Common Tuning Suggestions

This section provides common accuracy tuning suggestions for data, algorithms, and hyperparameters. If the difference between the accuracy and the benchmark script is small (for example, only a few percentage points), you can try different optimization advice based on scenarios.

In scenarios where benchmark scripts are available, for example, model migration or paper reproduction, you need to check whether the MindSpore script is correct by referring to the preceding sections. If no problem is found after the preceding operations are performed, you need to optimize hyperparameters first.

If no benchmark script is available, for example, when a new algorithm is developed, refer to the optimization suggestions one by one.

Data Optimization

Ensuring a Balanced Number of Samples in Each Class

When the number of samples of each classification in the dataset is unbalanced, you need to adjust the number of samples to ensure that each class has similar impact on training. The following methods can be considered:

Data resampling-based methods:

  1. Oversample classes with a small number of samples.

  2. Undersample classes with a large number of samples.

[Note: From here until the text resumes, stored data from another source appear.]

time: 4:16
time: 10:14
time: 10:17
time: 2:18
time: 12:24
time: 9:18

  3. Use the preceding two solutions together.

By means of the foregoing resampling, a quantity of samples that appear in each class in a training process is relatively balanced. It should be noted that oversampling has a risk of overfitting (Cao et al., 2019).

Cost-based methods:

  1. The loss function remains unchanged. The loss weight is reset based on the number of samples in each class. The weight is the reciprocal of the square root of the number of samples in each class.

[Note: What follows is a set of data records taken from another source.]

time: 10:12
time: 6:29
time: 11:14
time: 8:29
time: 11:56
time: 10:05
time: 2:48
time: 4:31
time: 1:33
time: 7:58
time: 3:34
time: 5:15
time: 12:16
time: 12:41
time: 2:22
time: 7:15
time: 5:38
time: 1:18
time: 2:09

  2. The loss function directly reflects the class imbalance, which forces the range between the decision boundaries of the same class with a small number of samples to be expanded.

Obtaining More Data

The most direct way to improve the model effect is to obtain more data. The larger the training set, the better the model effect.

Normalizing Data

Normalization refers to mapping data to a same scale. Common operation methods include resize, rescale, normalize, and the like. Normalizing data according to the upper and lower bounds of the value range of the activation function can usually achieve a good effect. For example, when the Sigmoid activation function is used, it is recommended that the input be normalized to a value between 0 and 1. When the tanh activation function is used, it is recommended that the input be normalized to a value between –1 and 1.

In addition, different data normalization methods may be systematically tried, including normalizing the data to the range of [0, 1], normalizing the data to the range of [–1, 1], or normalizing the data to a distribution with a mean value of 0 and a variance of 1. The performance of the model is then evaluated for each data normalization approach.

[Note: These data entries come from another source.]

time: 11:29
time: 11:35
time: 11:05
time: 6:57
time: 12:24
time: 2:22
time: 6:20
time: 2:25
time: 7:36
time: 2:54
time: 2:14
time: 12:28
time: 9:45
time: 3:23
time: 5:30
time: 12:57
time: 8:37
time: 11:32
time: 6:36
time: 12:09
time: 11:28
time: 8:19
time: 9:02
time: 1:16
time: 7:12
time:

Transforming Data to Ensure that Data Is Evenly Distributed

For data of the numeric type, you can convert the data to adjust the data distribution. For example, if data in a column is exponentially distributed, a log transformation may be performed to transform the data in the column to be evenly distributed.

Algorithm Optimization

Referring to Existing Work

If the algorithm to be implemented has a lot of related research work, you can refer to the related paper, record the methods used in the paper, and try various possible combinations based on experience. For example, when training a generative adversarial network (GAN), you may find that the accuracy is several percentage points lower than the standard. In this case, you can refer to some research work and try the techniques used, for example, changing the loss function (such as WGAN and WGAN-GP) or modifying the training method (for example, change the number of training times of the Generator and Discriminator in each step from 1 to 3).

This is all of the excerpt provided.